These are chat archives for atomix/atomix

30th
Apr 2017
Jordan Halterman
@kuujo
Apr 30 2017 07:08
Wow that's really cool thanks!
I'll take a look at it more closely, but I actually thought about this topic a lot more on Friday and came to an interesting realization...
Jordan Halterman
@kuujo
Apr 30 2017 07:33

So, obviously I implemented the new thread model for ONOS. That thread model again is essentially: each partition of each primitive has a single thread. That guarantees order for responses/events coming from a single state machine.

When I was running some tests on one of our clusters in Friday, I realized a lot of the failures we see from the Copycat client end up cascading to other parts of the system. The reason for that is that a single Copycat client is still shared by all primitives for a given partition. That means a single Copycat client does request/response/event sequencing, connections, retries, etc for hundreds or thousands of different primitives. The problem with that is, in the event a single request is lost, it affects the performance of all other primitives for that partition. If an event is received out of sequence, events for all primitives are blocked, so responses for all primitives can also be blocked since the client guarantees the user sees responses and events occur in the order in which they occurred in state machines. In ONOS that means a failure in one application can affect the performance of other applications. Also, primitives that use SEQUENTIAL reads can slow down responses from leaders since the return of a leader's index forces a SEQUENTIAL read to wait for that entry from the leader before returning, and that can mean waiting for a heartbeat from the leader.
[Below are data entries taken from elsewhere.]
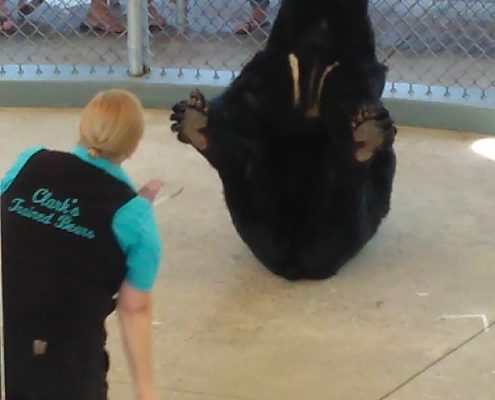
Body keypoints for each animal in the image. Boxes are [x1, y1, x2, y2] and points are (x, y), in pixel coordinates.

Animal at [172, 0, 398, 282]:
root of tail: (295, 262)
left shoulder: (353, 67)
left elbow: (357, 97)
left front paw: (366, 122)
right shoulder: (272, 64)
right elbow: (241, 100)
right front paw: (194, 112)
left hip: (352, 222)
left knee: (365, 176)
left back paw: (366, 139)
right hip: (258, 206)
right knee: (241, 160)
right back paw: (196, 124)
Anyways, what I realized was that the primitive threading model added to ONOS last week needs to be extended into the Copycat client. Essentially, what we need is for each partition of each primitive to have its own logical session that does request/response/event sequencing independently of all other partitions of all other primitives. This can be done by simply piggybacking multiple sessions on a single keep-alive request, more or less multiplexing logical sessions on a single physical session (it would be impractical/expensive to create actual sessions for each partition/primitive). That would have two benefits: First, because sequencing for one primitive occurs independently of sequencing for all other primitives, an out of sequence response/event in one primitive will not affect the performance of other primitives. So, the cascading timeouts we sometimes see in ONOS will be less likely to occur since primitives are effectively encapsulated from one another, and we still maintain the same exact guarantees since we've already relaxed the thread model in ONOS and order can only be guaranteed within a single thread anyways. Second, the read consistency guarantees of one primitive will no longer affect the performance of other primitives, which has all but eliminated their usefulness in ONOS. It will also increase concurrency in the client all the way down to Netty.
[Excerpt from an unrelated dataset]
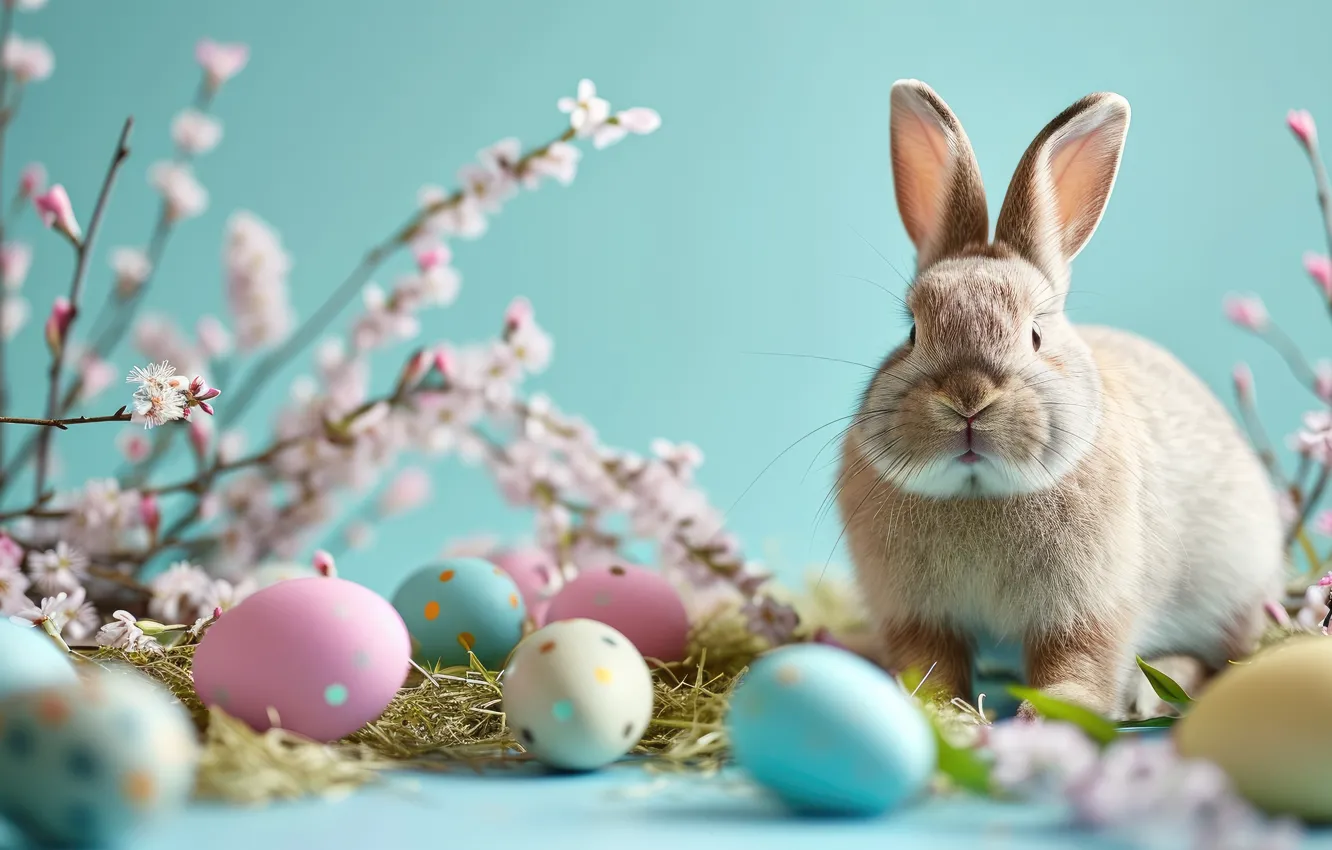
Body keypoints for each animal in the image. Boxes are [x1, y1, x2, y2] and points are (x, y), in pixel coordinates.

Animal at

So, I'm planning on proposing the addition of a ThreadAwareCopycatClient that essentially associates ThreadContexts with logical sessions in the client to encapsulate ordering guarantees within the protocol across threads. In ONOS, we'll use the ThreadAwareCopycatClient and simply execute calls to the client on a separate ThreadContext for each partition of each primitive, encapsulating all the primitives' sessions from each other. That breaks ordering guarantees across primitives, but we already broke them in the new thread model. I expect it will make ONOS's primitives and the applications that use them much more resilient to failures in the protocol, should isolate failures when they do happen, and should provide a pretty substantial improvement in performance.